Dataset entries
● ● ●
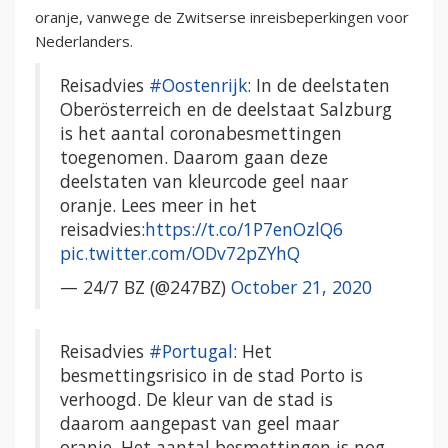
oranje, vanwege de Zwitserse inreisbeperkingen voor
Nederlanders.
Reisadvies
#Oostenrijk
: In de deelstaten
Oberösterreich en de deelstaat Salzburg
is het aantal coronabesmettingen
toegenomen. Daarom gaan deze
deelstaten van kleurcode geel naar
oranje. Lees meer in het
reisadvies:
https://t.co/1P7enOzlQ6
pic.twitter.com/ODv72pZYhQ
— 24/7 BZ (@247BZ)
October 21, 2020
Reisadvies
#Portugal
: Het
besmettingsrisico in de stad Porto is
verhoogd. De kleur van de stad is
daarom aangepast van geel maar
oranje. Het aantal besmettingen is nog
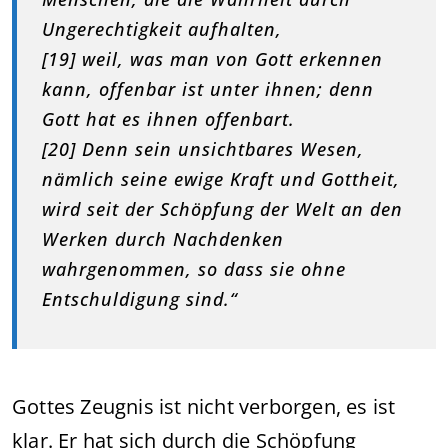
Ungerechtigkeit aufhalten,
[19] weil, was man von Gott erkennen
kann, offenbar ist unter ihnen; denn
Gott hat es ihnen offenbart.
[20] Denn sein unsichtbares Wesen,
nämlich seine ewige Kraft und Gottheit,
wird seit der Schöpfung der Welt an den
Werken durch Nachdenken
wahrgenommen, so dass sie ohne
Entschuldigung sind.“
Gottes Zeugnis ist nicht verborgen, es ist
klar. Er hat sich durch die Schöpfung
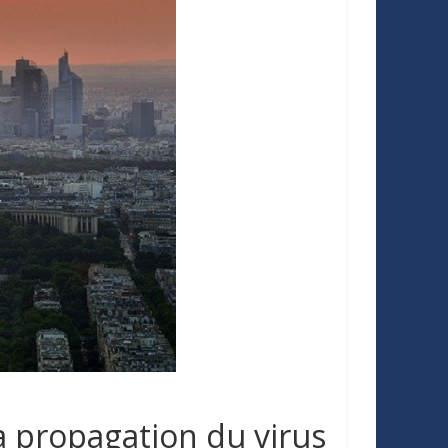
a propagation du virus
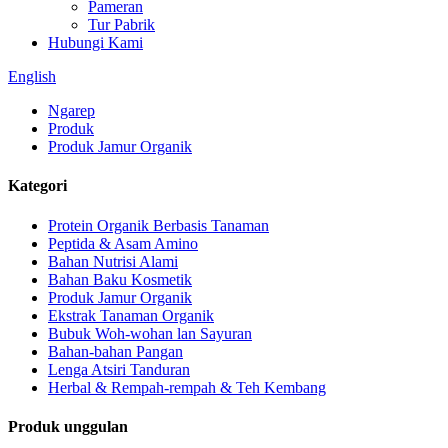
Pameran
Tur Pabrik
Hubungi Kami
English
Ngarep
Produk
Produk Jamur Organik
Kategori
Protein Organik Berbasis Tanaman
Peptida & Asam Amino
Bahan Nutrisi Alami
Bahan Baku Kosmetik
Produk Jamur Organik
Ekstrak Tanaman Organik
Bubuk Woh-wohan lan Sayuran
Bahan-bahan Pangan
Lenga Atsiri Tanduran
Herbal & Rempah-rempah & Teh Kembang
Produk unggulan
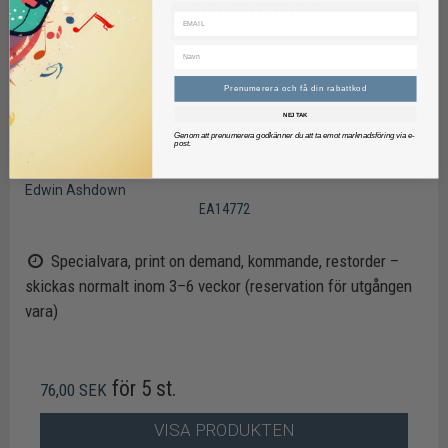
Prenumerera och få din rabattkod
NEJ TAK
Genom att prenumerera godkänner du att ta emot marknadsföring via e-
post.
Jeffery Kemp: A King Is Born
Edwin Ashdown
EA14772
Specialvara, print on demand, kommande, restorder –
skickas normalt inom 3–6 veckor (reservation för utgången
vara)
för 5 st.
76,00 SEK
VISA PRODUKTEN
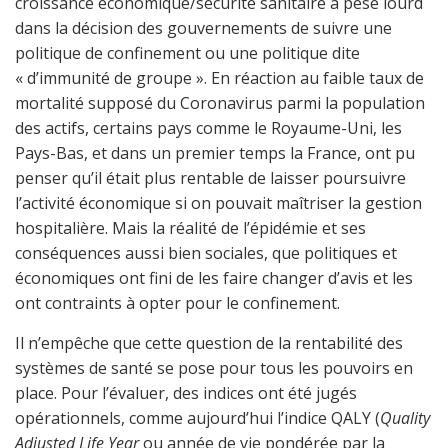
croissance économique/sécurité sanitaire a pesé lourd
dans la décision des gouvernements de suivre une
politique de confinement ou une politique dite
« d’immunité de groupe ». En réaction au faible taux de
mortalité supposé du Coronavirus parmi la population
des actifs, certains pays comme le Royaume-Uni, les
Pays-Bas, et dans un premier temps la France, ont pu
penser qu’il était plus rentable de laisser poursuivre
l’activité économique si on pouvait maîtriser la gestion
hospitalière. Mais la réalité de l’épidémie et ses
conséquences aussi bien sociales, que politiques et
économiques ont fini de les faire changer d’avis et les
ont contraints à opter pour le confinement.
Il n’empêche que cette question de la rentabilité des
systèmes de santé se pose pour tous les pouvoirs en
place. Pour l’évaluer, des indices ont été jugés
opérationnels, comme aujourd’hui l’indice QALY (
Quality
Adjusted Life Year
ou année de vie pondérée par la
● ● ●
- WHAT IS EXPECTED
What are the lines from the one with "mortalité supposé du" through the end of the entries? Give them again exactly, both end lines included.

- TASK ANSWER
mortalité supposé du Coronavirus parmi la population
des actifs, certains pays comme le Royaume-Uni, les
Pays-Bas, et dans un premier temps la France, ont pu
penser qu’il était plus rentable de laisser poursuivre
l’activité économique si on pouvait maîtriser la gestion
hospitalière. Mais la réalité de l’épidémie et ses
conséquences aussi bien sociales, que politiques et
économiques ont fini de les faire changer d’avis et les
ont contraints à opter pour le confinement.
Il n’empêche que cette question de la rentabilité des
systèmes de santé se pose pour tous les pouvoirs en
place. Pour l’évaluer, des indices ont été jugés
opérationnels, comme aujourd’hui l’indice QALY (
Quality
Adjusted Life Year
ou année de vie pondérée par la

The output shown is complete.